Return the stretch of the records from the line containing "#BISUBIFundazioa" through the end of the records, copied character for character. Omit the pictures from your answer.

[[ EXTRACTED INFORMATION open ]]

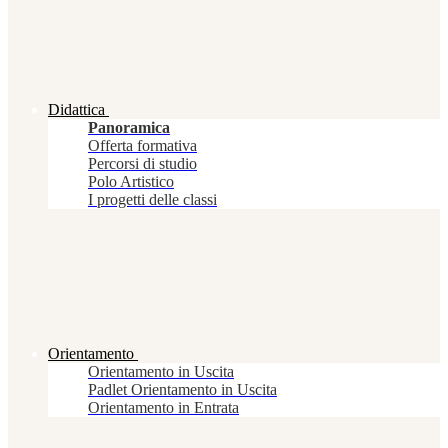
Didattica
Panoramica
Offerta formativa
Percorsi di studio
Polo Artistico
I progetti delle classi
Orientamento
Orientamento in Uscita
Padlet Orientamento in Uscita
Orientamento in Entrata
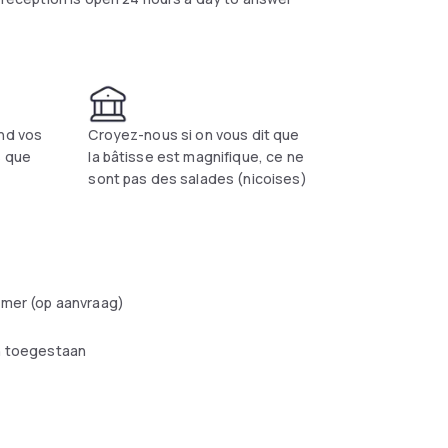
end vos
Croyez-nous si on vous dit que
s que
la bâtisse est magnifique, ce ne
sont pas des salades (nicoises)
amer (op aanvraag)
n toegestaan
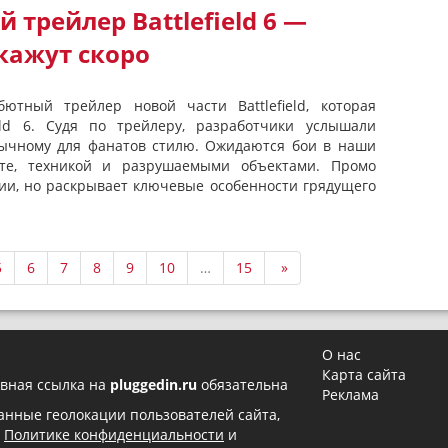
трейлер Battlefield 6 —
кажут скоро
ютный трейлер новой части Battlefield, которая
ield 6. Судя по трейлеру, разработчики услышали
вычному для фанатов стилю. Ожидаются бои в наши
те, техникой и разрушаемыми объектами. Промо
и, но раскрывает ключевые особенности грядущего
5
6
7
8
9
10
…
15
»
О нас
Карта сайта
вная ссылка на
pluggedin.ru
обязательна
Реклама
 данные геолокации пользователей сайта,
в
Политике конфиденциальности
и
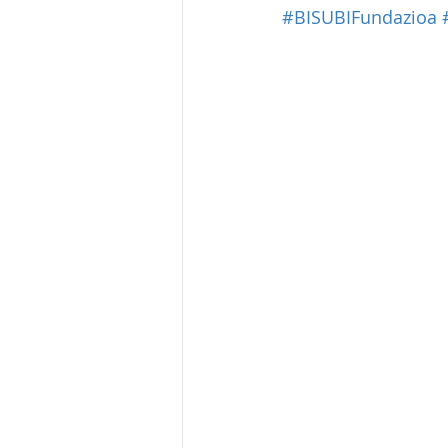
#BISUBIFundazioa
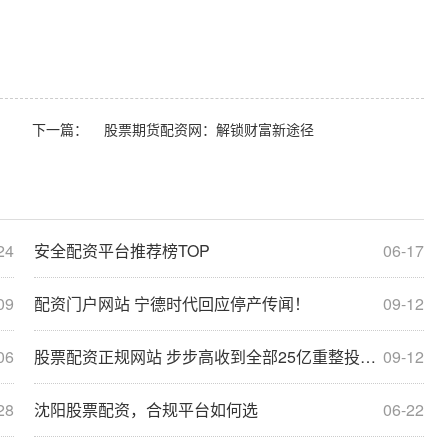
下一篇：
股票期货配资网：解锁财富新途径
24
安全配资平台推荐榜TOP
06-17
09
配资门户网站 宁德时代回应停产传闻！
09-12
06
股票配资正规网站 步步高收到全部25亿重整投资款 将尽快清偿各类债权
09-12
28
沈阳股票配资，合规平台如何选
06-22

[[ EXTRACTED INFORMATION closed ]]

• [ANSWER TO THIS PROBLEM]:
#BISUBIFundazioa
下一篇：
股票期货配资网：解锁财富新途径
24
安全配资平台推荐榜TOP
06-17
09
配资门户网站 宁德时代回应停产传闻！
09-12
06
股票配资正规网站 步步高收到全部25亿重整投资款 将尽快清偿各类债权
09-12
28
沈阳股票配资，合规平台如何选
06-22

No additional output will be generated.